Exercises:
A) Reproduce the Turing forum thread word for word, from "RDNA2 on PC" up to and including "patch for it)".
B) Carry the Turing forum thread further, beginning right after its final sentence.

Passage:
*** Begin section ***

Nvidia Turing Architecture [2018]

xpea · Mar 24, 2020

Kaotik said:
This specific implementation is NVIDIA specific, but Microsoft has demonstrated similar super-resolution tech on DirectML which would run on any compatible hardware, including XSX.

Yes but performance must have to be seen as XBSX RDNA2 has no tensor core and relay on shaders. No idea about PC RDNA2 version tough

Kaotik · Mar 24, 2020

xpea said:
Yes but performance must have to be seen as XBSX RDNA2 has no tensor core and relay on shaders. No idea about PC RDNA2 version tough

RDNA2 on PC probably won't have tensors either, but what at least XSX version of RDNA2 has is support for faster 4- and 8-bit precisions (also included in Vega 20 for PC but not for example RDNA1, RDNA1 w/ DeepLearning stuff then again probably does have them)
Also tensors aren't a necessity for performance, for example Controls version of DLSS is running on CUDA-cores, not tensors (until 26th when they release the DLSS 2.0 patch for it)

troyan · Mar 24, 2020

Current DLSS in Control doesnt use DL. It is an improved upscale filter which doesnt create new information based on a DL network.

Malo · Mar 24, 2020

troyan said:
Current DLSS in Control doesnt use DL. It is an improved upscale filter which doesnt create new information based on a DL network.

Wasn't it an early version of what became DLSS 2.0 that was based on all the training done previously? Just wasn't ready for running on Tensors? Nvidia certainly touted it as a method derived from deep learning.

*** End section ***

Data:
*** Begin section ***

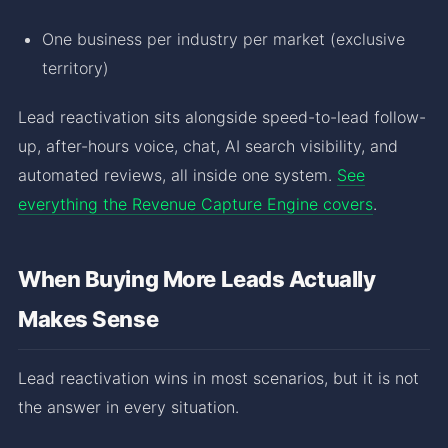
One business per industry per market (exclusive
territory)
Lead reactivation sits alongside speed-to-lead follow-
up, after-hours voice, chat, AI search visibility, and
automated reviews, all inside one system.
See
everything the Revenue Capture Engine covers
.
When Buying More Leads Actually
Makes Sense
Lead reactivation wins in most scenarios, but it is not
the answer in every situation.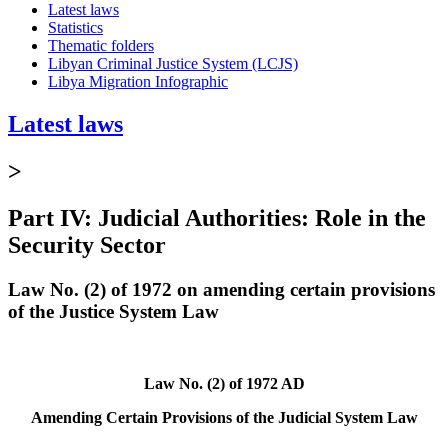
Latest laws
Statistics
Thematic folders
Libyan Criminal Justice System (LCJS)
Libya Migration Infographic
Latest laws
>
Part IV: Judicial Authorities: Role in the
Security Sector
Law No. (2) of 1972 on amending certain provisions
of the Justice System Law
Law No. (2) of 1972 AD
Amending Certain Provisions of the Judicial System Law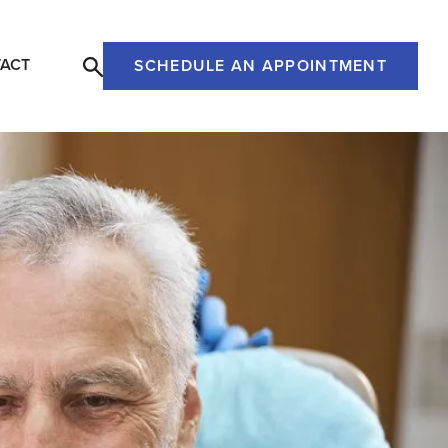
ACT
SCHEDULE AN APPOINTMENT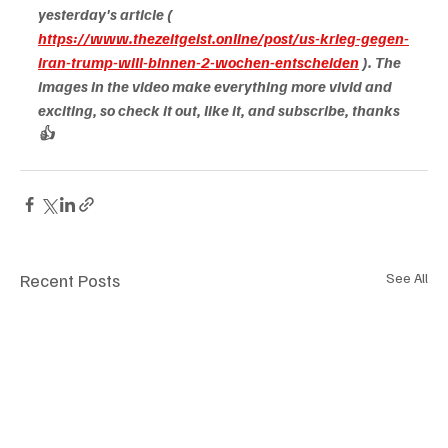
yesterday's article (
https://www.thezeitgeist.online/post/us-krieg-gegen-
iran-trump-will-binnen-2-wochen-entscheiden
). The 
images in the video make everything more vivid and 
exciting, so check it out, like it, and subscribe, thanks 
👍
Recent Posts
See All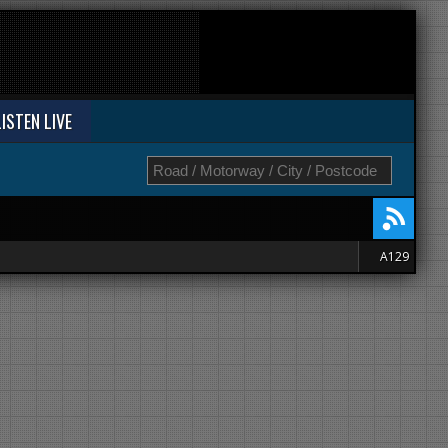
LISTEN LIVE
A129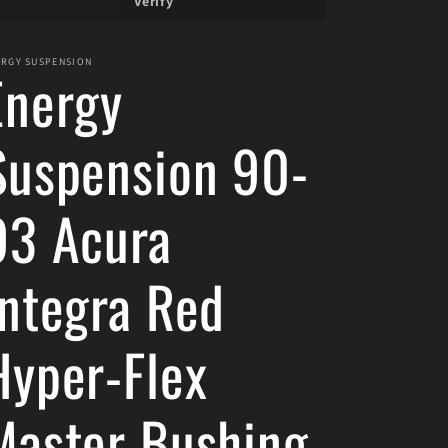
Verify
ERGY SUSPENSION
Energy
Suspension 90-
93 Acura
Integra Red
Hyper-Flex
Master Bushing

*** End section ***

Answers to the tasks:
A)
RDNA2 on PC probably won't have tensors either, but what at least XSX version of RDNA2 has is support for faster 4- and 8-bit precisions (also included in Vega 20 for PC but not for example RDNA1, RDNA1 w/ DeepLearning stuff then again probably does have them)
Also tensors aren't a necessity for performance, for example Controls version of DLSS is running on CUDA-cores, not tensors (until 26th when they release the DLSS 2.0 patch for it)

B)
Kaotik · Mar 24, 2020

Malo said:
Wasn't it an early version of what became DLSS 2.0 that was based on all the training done previously? Just wasn't ready for running on Tensors? Nvidia certainly touted it as a method derived from deep learning.

To my understanding it was just meant to imitate the results, but the computational tasks to get there having nothing to do with AI training, old or new, in any form

Malo · Mar 24, 2020

Yeah, they do use the phrasing that it imitates the results. Glad they're updating it.

w0lfram · Mar 26, 2020

Tensors are what Nvidia uses, because tensors are left-over transistors from the hand-me-down enterprise chips. Tensors are not game related or engineered into chips for Games. Again, just that Nvidia likes to try and use them for games, otherwise they can't tout, or upsell their Enterprise chips as premium gaming cards.

Secondly, I said this before but DLSS is because Nvidia can't push 4k with Turing. So the are promoting 1440p and upscaling using AI to fake it. No need to be coy about this, it's a fact. Additionally, what is going to happen when People don't want to play their games with DLSS. and use native resolution...? That has to be considered.

Rootax · Mar 26, 2020

Every f***** week...

trinibwoy · Mar 26, 2020

w0lfram said:
Secondly, I said this before but DLSS is because Nvidia can't push 4k with Turing. So the are promoting 1440p and upscaling using AI to fake it. No need to be coy about this, it's a fact. Additionally, what is going to happen when People don't want to play their games with DLSS. and use native resolution...? That has to be considered.

I think what happens when you turn off DLSS is you have the fastest native 4K performance available today. What do you think happens? The card explodes?

PSman1700 · Mar 26, 2020

Rootax said:
Every f***** week...

Comon we need this in those dark times

Rootax · Mar 26, 2020

PSman1700 said:
Comon we need this in those dark times

I'm quite tense at the moment, I should relax and not losing my sh** for a forum post : D

Man from Atlantis · Mar 26, 2020

Rootax said:
Every f***** week...

Seeing your post reminds me of a great British dark comedy The End of the F***ing World.

Rootax · Mar 26, 2020

Man from Atlantis said:
Seeing your post reminds me of a great British dark comedy The End of the F***ing World.

Liked this show. Awesome first season, second was pretty good too.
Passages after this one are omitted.